PROMPT:
Every line below that mentions the word "listed" should be copied out.

-------------------------

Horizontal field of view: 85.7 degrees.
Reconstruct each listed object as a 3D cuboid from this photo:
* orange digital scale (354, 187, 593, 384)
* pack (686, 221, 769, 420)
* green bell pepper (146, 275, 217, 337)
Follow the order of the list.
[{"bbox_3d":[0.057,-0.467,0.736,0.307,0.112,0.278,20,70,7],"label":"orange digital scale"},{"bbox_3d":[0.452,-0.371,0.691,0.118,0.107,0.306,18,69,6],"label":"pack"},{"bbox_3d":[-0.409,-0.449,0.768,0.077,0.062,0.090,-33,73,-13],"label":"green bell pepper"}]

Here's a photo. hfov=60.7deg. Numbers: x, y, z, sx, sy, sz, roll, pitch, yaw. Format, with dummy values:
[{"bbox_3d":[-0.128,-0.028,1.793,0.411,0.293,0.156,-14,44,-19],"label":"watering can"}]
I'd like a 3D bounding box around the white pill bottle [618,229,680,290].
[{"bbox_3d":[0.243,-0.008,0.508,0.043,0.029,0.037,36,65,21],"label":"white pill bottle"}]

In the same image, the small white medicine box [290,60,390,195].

-------------------------

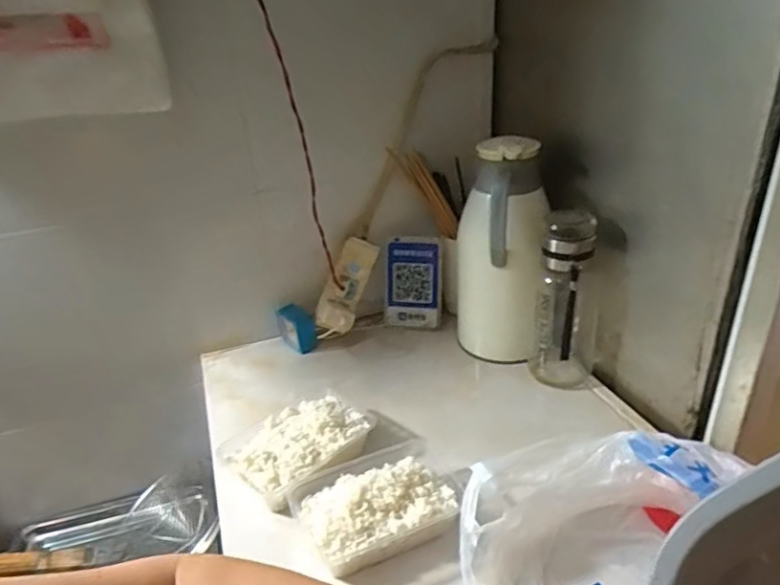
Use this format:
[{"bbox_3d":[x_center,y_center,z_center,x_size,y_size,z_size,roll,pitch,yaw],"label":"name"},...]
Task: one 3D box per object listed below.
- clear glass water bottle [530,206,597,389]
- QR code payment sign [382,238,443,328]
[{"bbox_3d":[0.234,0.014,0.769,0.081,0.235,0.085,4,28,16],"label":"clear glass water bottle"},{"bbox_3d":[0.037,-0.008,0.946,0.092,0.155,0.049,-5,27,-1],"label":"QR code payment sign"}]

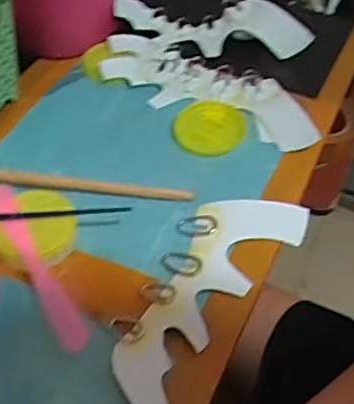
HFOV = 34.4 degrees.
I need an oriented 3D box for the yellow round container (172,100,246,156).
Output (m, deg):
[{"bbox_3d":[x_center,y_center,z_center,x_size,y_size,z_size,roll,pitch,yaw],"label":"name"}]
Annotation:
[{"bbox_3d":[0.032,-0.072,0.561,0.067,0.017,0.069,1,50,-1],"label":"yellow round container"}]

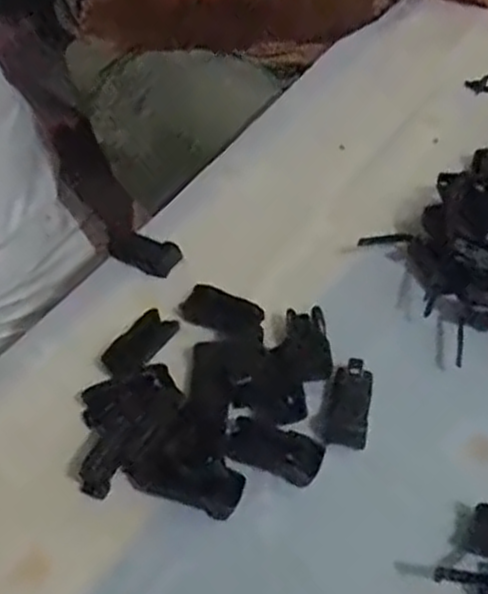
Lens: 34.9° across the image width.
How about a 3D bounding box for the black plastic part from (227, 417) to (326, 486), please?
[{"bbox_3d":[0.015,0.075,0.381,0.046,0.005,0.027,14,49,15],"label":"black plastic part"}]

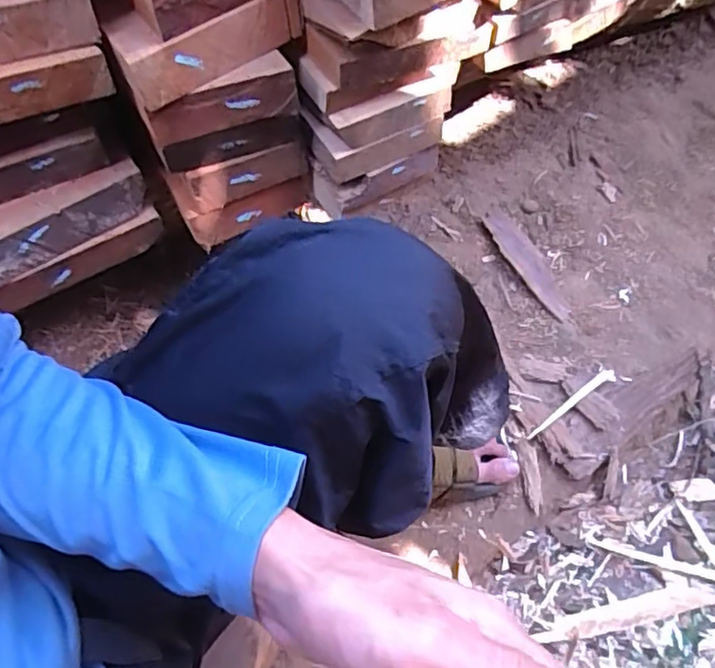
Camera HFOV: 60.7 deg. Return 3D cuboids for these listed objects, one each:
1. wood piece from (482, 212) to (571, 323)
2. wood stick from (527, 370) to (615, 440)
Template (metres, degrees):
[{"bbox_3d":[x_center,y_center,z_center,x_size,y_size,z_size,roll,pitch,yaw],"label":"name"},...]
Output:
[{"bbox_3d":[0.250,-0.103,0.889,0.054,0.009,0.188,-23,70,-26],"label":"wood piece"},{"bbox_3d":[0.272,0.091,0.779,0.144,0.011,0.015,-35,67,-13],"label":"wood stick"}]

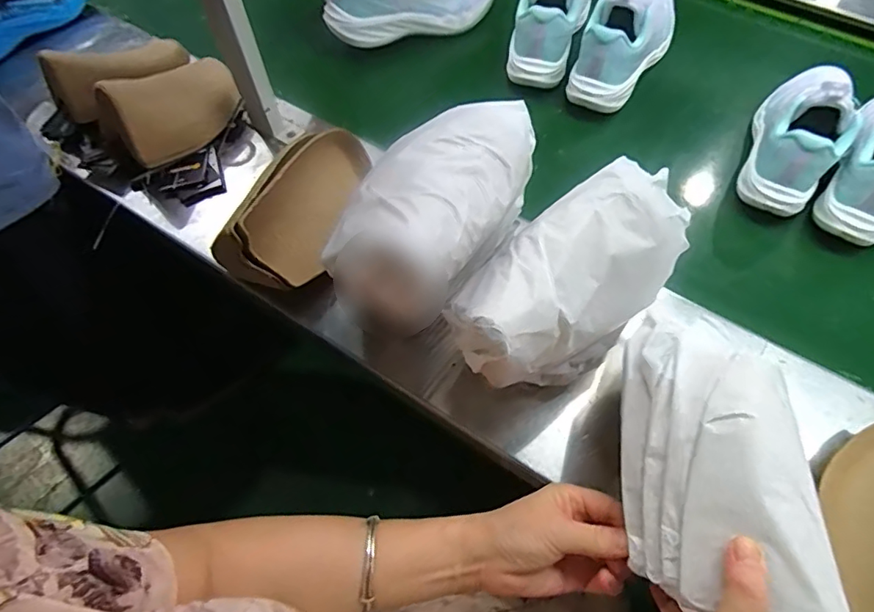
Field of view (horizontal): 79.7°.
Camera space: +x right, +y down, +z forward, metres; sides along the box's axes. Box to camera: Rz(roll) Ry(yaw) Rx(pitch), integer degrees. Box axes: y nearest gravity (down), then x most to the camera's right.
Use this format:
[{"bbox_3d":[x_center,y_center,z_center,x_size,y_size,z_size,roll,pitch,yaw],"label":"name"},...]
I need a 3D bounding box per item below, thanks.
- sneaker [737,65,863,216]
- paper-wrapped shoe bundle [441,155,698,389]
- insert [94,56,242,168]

-------------------------

RESPONSE TO THE TASK:
Reconstruct each listed object as a 3D cuboid from this photo:
Task: one 3D box per object listed below.
Camera HFOV: 60.7 deg. Return 3D cuboids for these listed objects, one each:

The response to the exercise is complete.